Com apoio técnico da Organização Internacional do Trabalho (OIT), o governo da Venezuela, sindicatos e entidades patronais iniciaram nesta segunda-feira (25) um ciclo de mesas de negociação para discutir o cumprimento de convênios sobre salário mínimo e outras convenções trabalhistas no país.
A presença da delegação da OIT na Venezuela e o início das reuniões no que se denominou Foro de Diálogo Social é fruto de uma queixa apresentada em 2015 por entidades empresariais à instituição internacional, na qual acusavam o governo venezuelano de "perseguir sindicatos" e "não realizar consultas tripartites", ou seja, que envolvessem autoridades estatais, empresariais e representantes dos trabalhadores.
Em mensagem transmitida durante a inauguração das negociações em Caracas nesta segunda-feira, o diretor-geral da OIT, Guy Ryder, celebrou a instalação das mesas e disse esperar que "todas as questões pendentes sobre a aplicação dos convênios números 26 [fixação dos salários mínimos], 87 [liberdade sindical] e 144 [consulta tripartite]" sejam abordadas durante as conversas.
"Há meses estamos em contato permanente e fluído com o senhor ministro do Trabalho [José Ramón Rivero] e com os interlocutores sociais para concretizar as bases deste foro que começa hoje e que, espero, possa fortalecer ainda mais o diálogo no país", disse Ryder.
O diretor da instituição ainda lembrou que, após a queixa apresentada pelos empresários venezuelanos, a OIT formou uma comissão de pesquisa para averiguar as alegações e, em 2019, publicou um relatório que foi enviado ao governo venezuelano contendo recomendações sobre o cumprimento dos convênios.
Em entrevista ao portal Tal Cual, Jorge Roig, que é ex-presidente da principal entidade patronal do país, a Fedecâmaras (Federação de Câmaras e Associação de Comércio e Produção Nacional) e que integra as mesas de negociações instaladas nesta segunda-feira, afirmou que, além do salário mínimo e das liberdades sindicais, serão discutidos temas como devolução de empresas expropriadas e possíveis modificações nas leis trabalhistas do país.
Representando o governo, a vice-presidente da Venezuela, Delcy Rodríguez, também esteve presente no evento que marcou o início do Foro de Diálogo Social em Caracas e afirmou que os problemas salariais do país estão ligados ao bloqueio imposto pelos Estados Unidos que, aliado com os efeitos da pandemia da covid-19, dificultou o crescimento da produtividade empresarial venezuelana.
"Esse bloqueio afetou o setor empresarial em sua capacidade produtiva e esse choque prejudicou a renda dos trabalhadores, o sistema de remuneração e de proteção sociais de nossos trabalhadores, que se viram ainda mais prejudicados com a pandemia", disse Rodríguez.
A vice-mandatária ainda lembrou que, além do último aumento de 1,200% no salário mínimo anunciado pelo governo em março deste ano, "os trabalhadores, com seu nível de consciência, encontraram de forma conjunta um caminho para reinventar o país, a produtividade no setor de alimentos, saúde etc".
Apesar da Venezuela viver uma tendência de queda na inflação, o poder de compra dos venezuelanos segue reduzido.
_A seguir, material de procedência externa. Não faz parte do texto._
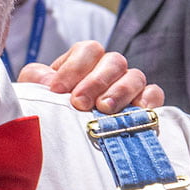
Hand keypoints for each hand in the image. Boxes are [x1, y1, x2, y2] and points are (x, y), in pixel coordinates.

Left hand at [17, 40, 165, 112]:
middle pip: (113, 61)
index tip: (57, 90)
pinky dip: (148, 100)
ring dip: (120, 91)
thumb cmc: (51, 109)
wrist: (65, 139)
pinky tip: (137, 110)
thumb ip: (36, 79)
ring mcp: (130, 85)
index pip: (88, 50)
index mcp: (85, 60)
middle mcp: (110, 69)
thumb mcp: (35, 90)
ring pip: (135, 76)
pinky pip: (154, 94)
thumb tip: (49, 82)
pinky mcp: (145, 106)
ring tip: (104, 109)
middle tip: (79, 103)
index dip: (74, 68)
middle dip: (95, 82)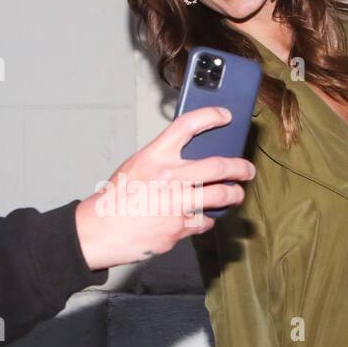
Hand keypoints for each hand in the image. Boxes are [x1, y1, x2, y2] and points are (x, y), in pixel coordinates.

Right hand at [73, 106, 254, 270]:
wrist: (100, 230)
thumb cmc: (116, 199)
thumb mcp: (136, 167)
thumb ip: (163, 161)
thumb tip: (191, 162)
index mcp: (155, 156)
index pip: (187, 125)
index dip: (210, 116)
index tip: (225, 116)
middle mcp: (169, 177)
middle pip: (219, 165)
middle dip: (240, 168)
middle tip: (247, 170)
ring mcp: (177, 203)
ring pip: (221, 195)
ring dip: (234, 195)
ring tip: (236, 194)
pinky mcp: (180, 228)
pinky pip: (203, 221)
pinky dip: (204, 220)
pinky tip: (200, 218)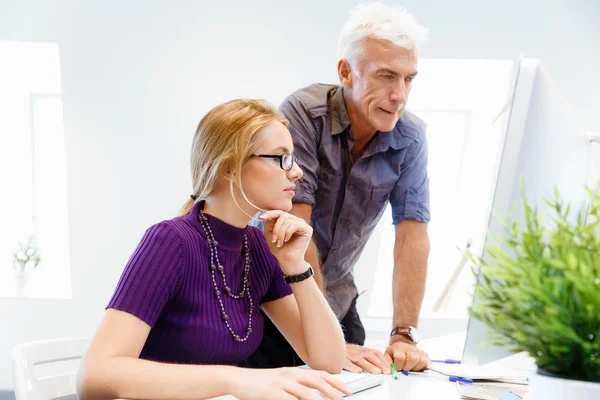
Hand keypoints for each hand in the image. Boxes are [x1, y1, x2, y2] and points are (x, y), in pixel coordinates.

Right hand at [230, 367, 351, 399]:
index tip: (347, 390)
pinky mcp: (272, 393)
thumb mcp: (281, 380)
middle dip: (334, 391)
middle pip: (317, 381)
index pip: (320, 375)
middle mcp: (290, 375)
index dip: (335, 382)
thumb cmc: (260, 382)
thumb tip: (313, 394)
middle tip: (343, 399)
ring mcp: (282, 384)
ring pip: (306, 393)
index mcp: (294, 372)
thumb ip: (297, 386)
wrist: (239, 379)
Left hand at [261, 210, 312, 271]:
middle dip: (276, 228)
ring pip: (288, 220)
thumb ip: (269, 223)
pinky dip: (287, 233)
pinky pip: (294, 225)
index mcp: (288, 220)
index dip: (270, 213)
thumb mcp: (270, 233)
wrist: (286, 260)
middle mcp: (296, 220)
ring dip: (281, 233)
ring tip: (279, 243)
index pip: (279, 212)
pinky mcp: (307, 229)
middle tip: (274, 239)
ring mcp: (302, 224)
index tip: (262, 218)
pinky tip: (286, 240)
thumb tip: (268, 214)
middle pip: (283, 215)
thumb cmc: (279, 248)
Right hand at [343, 344, 391, 374]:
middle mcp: (357, 351)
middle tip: (386, 371)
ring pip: (360, 359)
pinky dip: (353, 366)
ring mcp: (349, 355)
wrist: (331, 345)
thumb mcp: (358, 352)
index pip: (375, 352)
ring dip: (369, 366)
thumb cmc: (346, 352)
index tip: (389, 367)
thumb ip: (369, 358)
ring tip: (377, 372)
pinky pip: (347, 362)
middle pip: (370, 355)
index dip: (383, 360)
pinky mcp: (341, 359)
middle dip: (379, 363)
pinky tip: (358, 371)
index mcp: (362, 350)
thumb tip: (382, 365)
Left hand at [384, 337, 430, 371]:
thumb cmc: (395, 352)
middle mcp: (410, 348)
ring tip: (410, 368)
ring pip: (420, 361)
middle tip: (403, 369)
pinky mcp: (425, 356)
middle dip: (407, 367)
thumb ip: (386, 362)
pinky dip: (421, 368)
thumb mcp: (388, 355)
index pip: (400, 357)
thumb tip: (388, 370)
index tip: (397, 368)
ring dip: (414, 368)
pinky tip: (416, 368)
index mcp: (399, 348)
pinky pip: (426, 364)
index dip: (398, 366)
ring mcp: (419, 352)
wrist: (402, 345)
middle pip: (412, 359)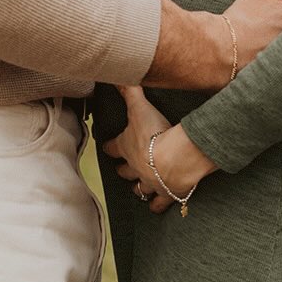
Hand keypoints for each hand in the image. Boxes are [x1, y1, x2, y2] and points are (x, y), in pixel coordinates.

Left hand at [101, 86, 216, 215]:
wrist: (174, 159)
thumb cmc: (155, 131)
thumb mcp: (140, 107)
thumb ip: (130, 91)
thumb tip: (116, 74)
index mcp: (126, 147)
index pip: (113, 147)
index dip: (110, 146)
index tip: (107, 146)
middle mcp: (135, 167)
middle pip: (125, 171)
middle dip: (123, 169)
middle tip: (122, 168)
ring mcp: (150, 183)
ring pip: (139, 189)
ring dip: (138, 188)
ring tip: (138, 188)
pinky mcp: (166, 194)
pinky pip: (158, 204)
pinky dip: (157, 206)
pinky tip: (156, 207)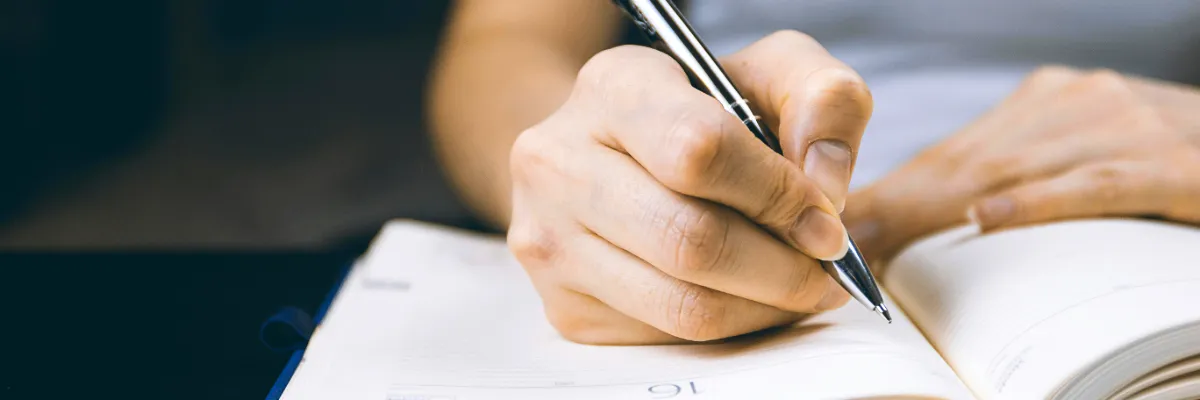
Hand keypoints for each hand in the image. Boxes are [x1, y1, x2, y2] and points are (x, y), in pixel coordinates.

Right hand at [506, 31, 873, 343]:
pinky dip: (731, 327)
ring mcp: (551, 241)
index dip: (777, 194)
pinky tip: (748, 297)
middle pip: (691, 240)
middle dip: (782, 266)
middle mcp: (559, 162)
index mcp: (613, 86)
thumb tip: (824, 184)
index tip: (825, 219)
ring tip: (798, 285)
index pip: (698, 150)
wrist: (612, 156)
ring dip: (765, 306)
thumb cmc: (702, 115)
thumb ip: (823, 99)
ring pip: (683, 304)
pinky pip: (668, 338)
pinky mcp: (565, 308)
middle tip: (824, 267)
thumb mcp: (769, 76)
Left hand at [844, 66, 1199, 265]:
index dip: (892, 192)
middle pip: (967, 163)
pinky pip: (1094, 184)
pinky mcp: (1173, 165)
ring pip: (1012, 171)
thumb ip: (1028, 175)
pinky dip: (1037, 203)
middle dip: (895, 206)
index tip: (838, 225)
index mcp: (1048, 102)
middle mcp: (1075, 103)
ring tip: (877, 243)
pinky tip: (988, 218)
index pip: (954, 153)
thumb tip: (954, 226)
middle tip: (837, 241)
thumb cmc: (1168, 159)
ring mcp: (1123, 127)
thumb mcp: (1089, 152)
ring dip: (936, 212)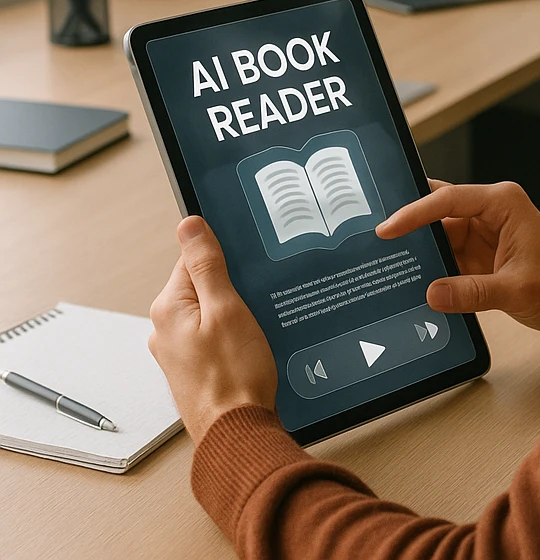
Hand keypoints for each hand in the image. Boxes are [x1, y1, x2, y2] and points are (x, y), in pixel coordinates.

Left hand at [149, 215, 277, 443]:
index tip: (246, 269)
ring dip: (235, 314)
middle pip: (203, 285)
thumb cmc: (234, 376)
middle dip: (233, 288)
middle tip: (254, 302)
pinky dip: (233, 334)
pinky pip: (214, 334)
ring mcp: (178, 351)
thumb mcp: (227, 309)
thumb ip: (207, 264)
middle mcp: (165, 329)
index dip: (226, 260)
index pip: (193, 259)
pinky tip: (251, 346)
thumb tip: (189, 225)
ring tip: (255, 329)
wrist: (237, 433)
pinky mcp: (194, 367)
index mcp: (168, 308)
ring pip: (211, 311)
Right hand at [376, 180, 539, 335]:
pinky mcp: (477, 251)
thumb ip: (473, 291)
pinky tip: (407, 274)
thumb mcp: (516, 290)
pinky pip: (445, 252)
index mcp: (503, 203)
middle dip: (410, 222)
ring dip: (418, 246)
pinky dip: (428, 263)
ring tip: (385, 259)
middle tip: (376, 236)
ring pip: (438, 231)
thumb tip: (432, 293)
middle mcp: (490, 210)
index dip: (416, 211)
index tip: (389, 227)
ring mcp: (482, 230)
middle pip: (439, 209)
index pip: (450, 199)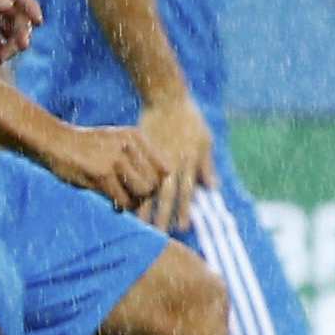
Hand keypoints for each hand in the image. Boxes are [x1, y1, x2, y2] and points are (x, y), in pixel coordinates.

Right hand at [47, 121, 167, 214]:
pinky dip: (122, 206)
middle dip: (148, 196)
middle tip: (136, 200)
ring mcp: (115, 159)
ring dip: (135, 202)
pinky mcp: (101, 173)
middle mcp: (129, 146)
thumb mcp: (116, 141)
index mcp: (136, 137)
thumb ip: (137, 156)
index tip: (148, 190)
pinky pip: (122, 198)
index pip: (164, 168)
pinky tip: (115, 206)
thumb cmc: (87, 146)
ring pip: (142, 191)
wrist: (54, 140)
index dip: (158, 183)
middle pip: (155, 182)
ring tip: (126, 203)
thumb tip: (162, 182)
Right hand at [137, 95, 214, 234]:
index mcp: (187, 161)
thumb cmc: (190, 120)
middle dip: (162, 215)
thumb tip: (213, 189)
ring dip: (142, 207)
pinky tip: (121, 202)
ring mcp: (152, 156)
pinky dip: (127, 188)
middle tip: (159, 236)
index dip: (185, 210)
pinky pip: (132, 172)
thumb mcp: (205, 141)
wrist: (167, 98)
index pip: (186, 191)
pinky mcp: (137, 150)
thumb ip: (207, 166)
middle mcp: (170, 161)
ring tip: (137, 225)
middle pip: (166, 194)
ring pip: (146, 186)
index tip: (182, 228)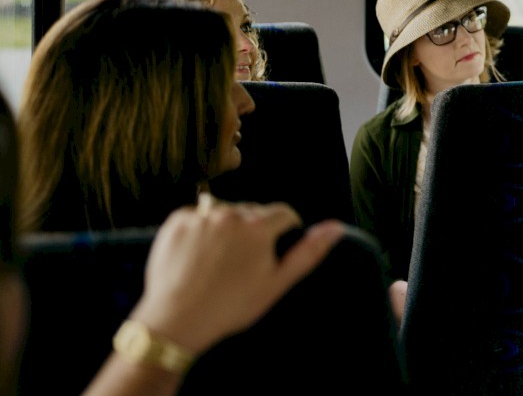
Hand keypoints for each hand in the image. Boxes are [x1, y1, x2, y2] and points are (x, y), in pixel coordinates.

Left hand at [128, 195, 343, 355]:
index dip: (285, 232)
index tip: (274, 253)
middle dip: (254, 230)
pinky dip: (200, 231)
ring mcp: (200, 216)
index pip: (284, 214)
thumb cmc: (231, 306)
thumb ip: (308, 252)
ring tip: (218, 262)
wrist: (175, 321)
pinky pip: (197, 216)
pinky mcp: (176, 221)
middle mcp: (230, 213)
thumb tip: (336, 227)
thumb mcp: (276, 284)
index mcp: (258, 227)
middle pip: (253, 212)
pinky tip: (197, 256)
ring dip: (227, 229)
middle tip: (243, 263)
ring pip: (225, 213)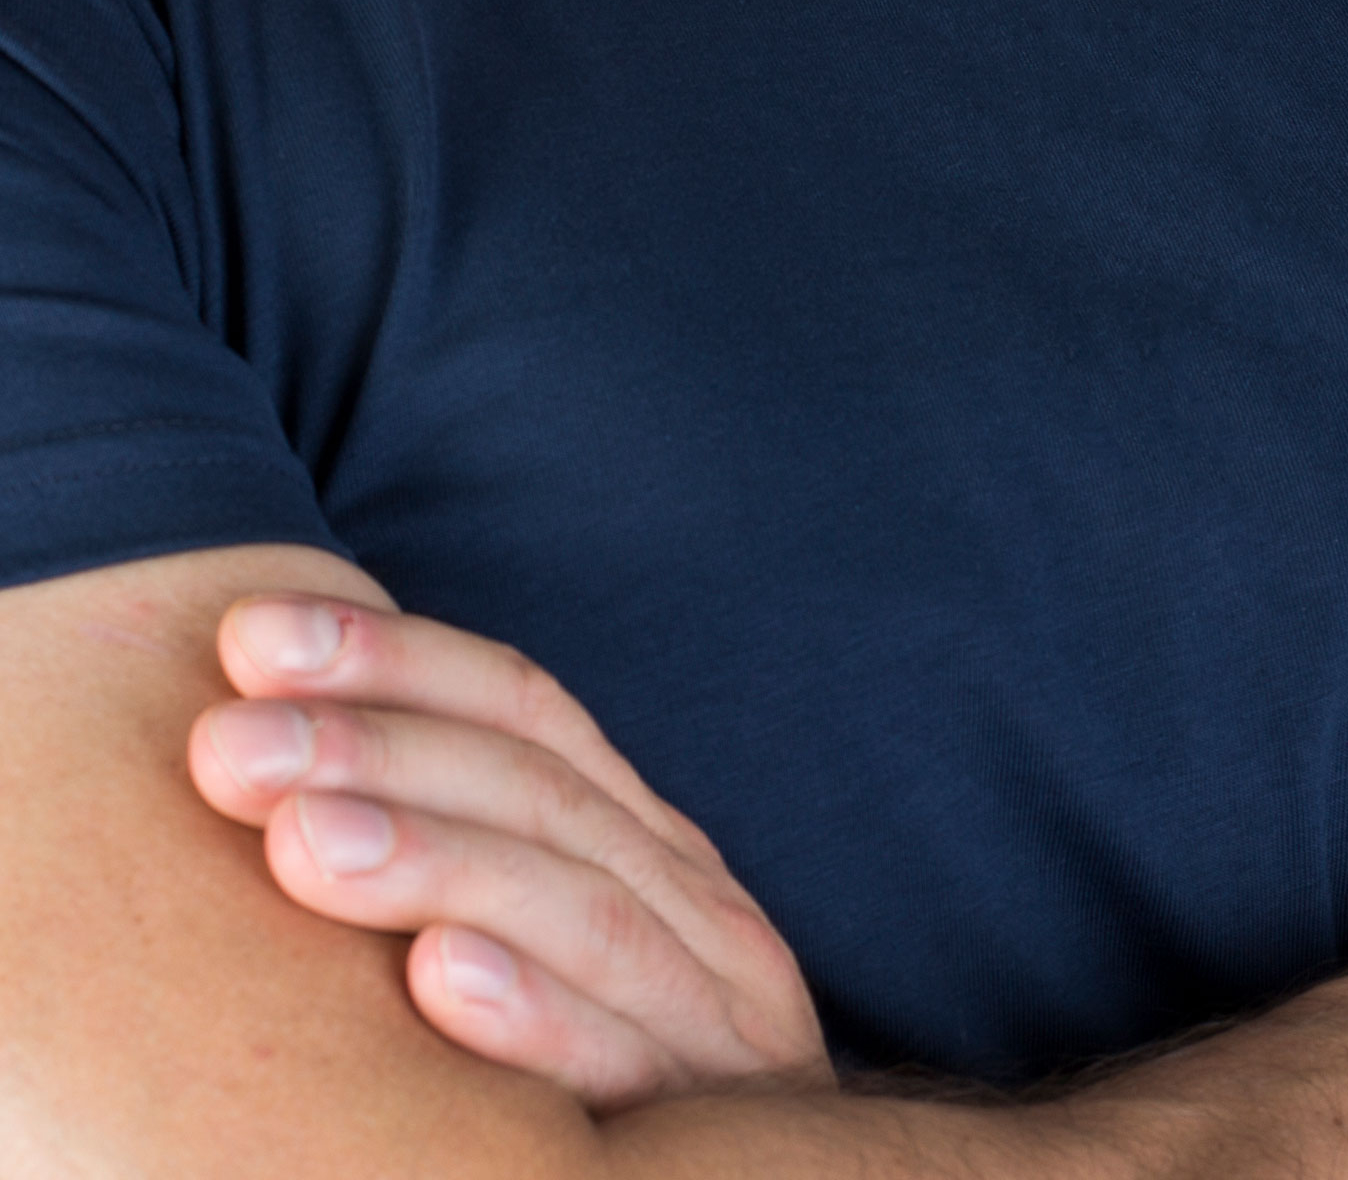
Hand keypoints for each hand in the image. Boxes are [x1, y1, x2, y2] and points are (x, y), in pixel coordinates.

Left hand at [186, 593, 833, 1115]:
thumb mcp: (538, 935)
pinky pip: (626, 1058)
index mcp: (635, 833)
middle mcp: (685, 892)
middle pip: (540, 788)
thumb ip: (451, 857)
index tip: (250, 636)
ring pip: (582, 906)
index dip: (395, 658)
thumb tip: (258, 765)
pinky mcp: (720, 1108)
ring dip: (439, 862)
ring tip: (303, 840)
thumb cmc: (596, 1068)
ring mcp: (717, 999)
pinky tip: (440, 978)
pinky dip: (537, 1014)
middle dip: (379, 748)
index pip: (524, 708)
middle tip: (231, 746)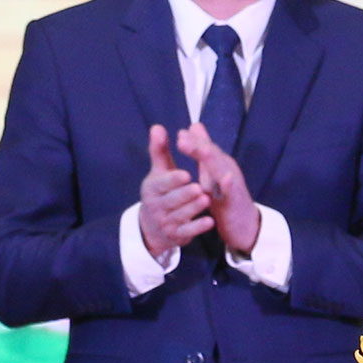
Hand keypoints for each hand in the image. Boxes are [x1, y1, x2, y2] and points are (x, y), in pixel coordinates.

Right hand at [136, 124, 210, 257]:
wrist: (152, 227)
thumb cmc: (160, 193)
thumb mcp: (158, 172)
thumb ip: (159, 150)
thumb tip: (157, 126)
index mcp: (152, 189)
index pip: (161, 184)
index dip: (173, 180)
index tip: (185, 174)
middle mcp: (157, 207)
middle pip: (171, 200)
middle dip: (185, 194)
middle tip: (199, 188)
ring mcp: (166, 223)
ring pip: (181, 215)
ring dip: (194, 208)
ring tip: (207, 200)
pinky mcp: (176, 235)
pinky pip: (187, 232)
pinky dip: (198, 227)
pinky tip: (210, 221)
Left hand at [173, 122, 260, 255]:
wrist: (244, 223)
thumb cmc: (224, 195)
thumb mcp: (211, 171)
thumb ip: (203, 149)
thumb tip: (194, 126)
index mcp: (218, 163)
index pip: (205, 148)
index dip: (194, 141)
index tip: (180, 133)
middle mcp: (226, 170)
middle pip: (213, 155)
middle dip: (199, 146)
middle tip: (182, 139)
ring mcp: (233, 185)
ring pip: (223, 170)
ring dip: (214, 161)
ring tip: (204, 151)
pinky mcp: (235, 201)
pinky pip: (232, 193)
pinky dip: (229, 185)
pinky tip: (226, 179)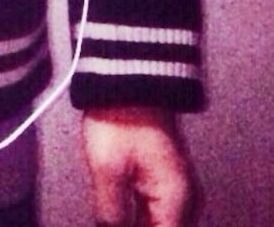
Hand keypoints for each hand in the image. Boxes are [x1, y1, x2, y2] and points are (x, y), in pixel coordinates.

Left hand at [81, 106, 197, 226]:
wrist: (129, 80)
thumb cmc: (122, 113)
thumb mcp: (108, 168)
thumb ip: (111, 212)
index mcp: (176, 200)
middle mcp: (183, 198)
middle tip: (111, 221)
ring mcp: (174, 189)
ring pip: (156, 224)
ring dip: (134, 223)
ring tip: (112, 218)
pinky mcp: (163, 179)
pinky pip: (153, 213)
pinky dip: (136, 218)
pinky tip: (118, 214)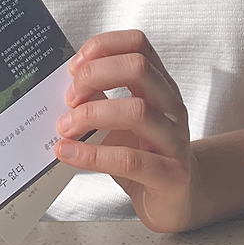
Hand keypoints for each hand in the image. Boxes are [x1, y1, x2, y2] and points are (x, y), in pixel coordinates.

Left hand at [53, 30, 195, 233]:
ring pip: (136, 111)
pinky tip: (70, 154)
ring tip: (66, 127)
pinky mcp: (171, 176)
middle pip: (138, 68)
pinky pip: (129, 160)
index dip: (103, 47)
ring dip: (91, 115)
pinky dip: (93, 155)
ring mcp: (175, 140)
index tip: (75, 66)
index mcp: (160, 86)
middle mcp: (171, 106)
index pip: (137, 44)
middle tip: (69, 97)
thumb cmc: (146, 155)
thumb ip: (99, 100)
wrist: (178, 200)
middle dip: (95, 76)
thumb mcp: (121, 122)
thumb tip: (65, 87)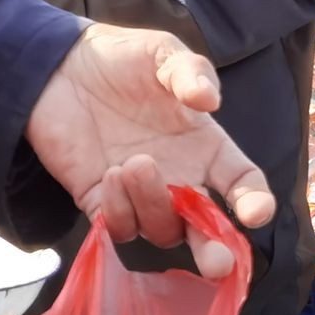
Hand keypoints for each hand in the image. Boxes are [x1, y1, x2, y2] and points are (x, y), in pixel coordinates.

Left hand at [27, 24, 273, 278]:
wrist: (60, 65)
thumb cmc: (121, 59)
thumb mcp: (161, 52)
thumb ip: (190, 71)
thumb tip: (208, 100)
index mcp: (206, 147)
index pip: (242, 185)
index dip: (255, 202)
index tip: (255, 212)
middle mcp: (179, 178)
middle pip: (205, 231)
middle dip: (214, 251)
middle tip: (217, 261)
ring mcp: (140, 194)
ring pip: (161, 231)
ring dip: (154, 206)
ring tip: (134, 163)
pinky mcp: (100, 199)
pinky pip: (118, 228)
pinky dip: (119, 212)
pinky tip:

O último aumento salarial anunciado pelo governo levou o salário mínimo de 7 para 128 bolívares (cerca de US$ 29), valor que, somado ao bônus para alimentação, chega a US$ 39. Entretanto, segundo o Observatório Venezuelano de Finanças (OVF), organismo não governamental ligado à oposição, o valor da cesta básica para o mês de março foi de US$ 187 e o salário mínimo atual só consegue arcar com 10,5% dos produtos listados.
Rodríguez ainda pediu à OIT que realize uma pesquisa sobre os países que estão bloqueados para que se possa saber "o que acontece com os trabalhadores desses países, como o bloqueio afeta os trabalhadores e empresários".
Ao mencionar as alegações feitas por representantes do setor empresarial sobre "falta de liberdade sindical" no país, a vice-presidente afirmou que em 1998, antes da vitória eleitoral do ex-presidente Hugo Chávez, havia 4 mil entidades sindicais na Venezuela, enquanto que atualmente o país conta com mais de 6,8 mil sindicatos de distintas categorias.
A delegação da OIT tem previsão de deixar o país na quinta-feira (28), mas as negociações devem continuar mesmo sem a presença dos membros da instituição e contarão com mais de 120 representantes de setores empresariais, estatais e de trabalhadores. Além disso, é esperado que em junho o diretor-geral da entidade apresente um informe sobre os resultados dos diálogos.